(PROVIDED DATA begins)
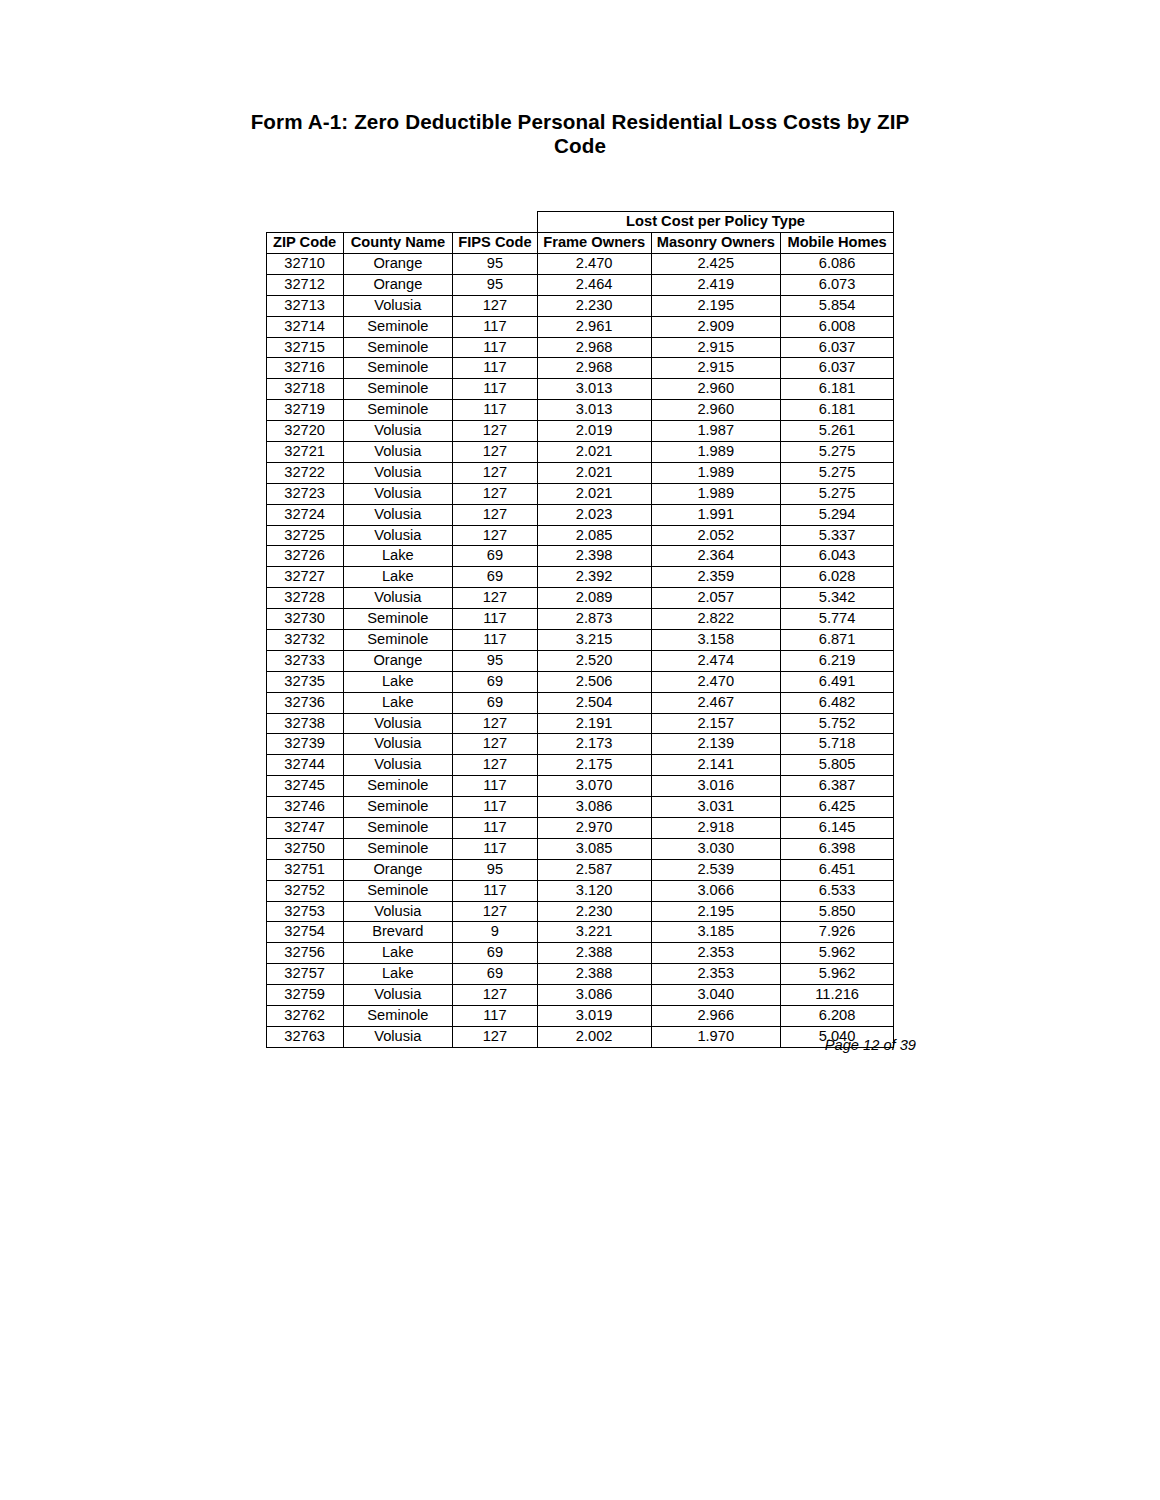Form A-1: Zero Deductible Personal Residential Loss Costs by ZIP Code
| | | | Lost Cost per Policy Type |
| --- | --- | --- | --- |
| ZIP Code | County Name | FIPS Code | Frame Owners | Masonry Owners | Mobile Homes |
| 32710 | Orange | 95 | 2.470 | 2.425 | 6.086 |
| 32712 | Orange | 95 | 2.464 | 2.419 | 6.073 |
| 32713 | Volusia | 127 | 2.230 | 2.195 | 5.854 |
| 32714 | Seminole | 117 | 2.961 | 2.909 | 6.008 |
| 32715 | Seminole | 117 | 2.968 | 2.915 | 6.037 |
| 32716 | Seminole | 117 | 2.968 | 2.915 | 6.037 |
| 32718 | Seminole | 117 | 3.013 | 2.960 | 6.181 |
| 32719 | Seminole | 117 | 3.013 | 2.960 | 6.181 |
| 32720 | Volusia | 127 | 2.019 | 1.987 | 5.261 |
| 32721 | Volusia | 127 | 2.021 | 1.989 | 5.275 |
| 32722 | Volusia | 127 | 2.021 | 1.989 | 5.275 |
| 32723 | Volusia | 127 | 2.021 | 1.989 | 5.275 |
| 32724 | Volusia | 127 | 2.023 | 1.991 | 5.294 |
| 32725 | Volusia | 127 | 2.085 | 2.052 | 5.337 |
| 32726 | Lake | 69 | 2.398 | 2.364 | 6.043 |
| 32727 | Lake | 69 | 2.392 | 2.359 | 6.028 |
| 32728 | Volusia | 127 | 2.089 | 2.057 | 5.342 |
| 32730 | Seminole | 117 | 2.873 | 2.822 | 5.774 |
| 32732 | Seminole | 117 | 3.215 | 3.158 | 6.871 |
| 32733 | Orange | 95 | 2.520 | 2.474 | 6.219 |
| 32735 | Lake | 69 | 2.506 | 2.470 | 6.491 |
| 32736 | Lake | 69 | 2.504 | 2.467 | 6.482 |
| 32738 | Volusia | 127 | 2.191 | 2.157 | 5.752 |
| 32739 | Volusia | 127 | 2.173 | 2.139 | 5.718 |
| 32744 | Volusia | 127 | 2.175 | 2.141 | 5.805 |
| 32745 | Seminole | 117 | 3.070 | 3.016 | 6.387 |
| 32746 | Seminole | 117 | 3.086 | 3.031 | 6.425 |
| 32747 | Seminole | 117 | 2.970 | 2.918 | 6.145 |
| 32750 | Seminole | 117 | 3.085 | 3.030 | 6.398 |
| 32751 | Orange | 95 | 2.587 | 2.539 | 6.451 |
| 32752 | Seminole | 117 | 3.120 | 3.066 | 6.533 |
| 32753 | Volusia | 127 | 2.230 | 2.195 | 5.850 |
| 32754 | Brevard | 9 | 3.221 | 3.185 | 7.926 |
| 32756 | Lake | 69 | 2.388 | 2.353 | 5.962 |
| 32757 | Lake | 69 | 2.388 | 2.353 | 5.962 |
| 32759 | Volusia | 127 | 3.086 | 3.040 | 11.216 |
| 32762 | Seminole | 117 | 3.019 | 2.966 | 6.208 |
| 32763 | Volusia | 127 | 2.002 | 1.970 | 5.040 |
Page 12 of 39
(PROVIDED DATA ends)
**PROBLEM STATEMENT:**
Each line of the entries above that has the word "Lake" is to be copied.

**TASK RESPONSE:**
| 32726 | Lake | 69 | 2.398 | 2.364 | 6.043 |
| 32727 | Lake | 69 | 2.392 | 2.359 | 6.028 |
| 32735 | Lake | 69 | 2.506 | 2.470 | 6.491 |
| 32736 | Lake | 69 | 2.504 | 2.467 | 6.482 |
| 32756 | Lake | 69 | 2.388 | 2.353 | 5.962 |
| 32757 | Lake | 69 | 2.388 | 2.353 | 5.962 |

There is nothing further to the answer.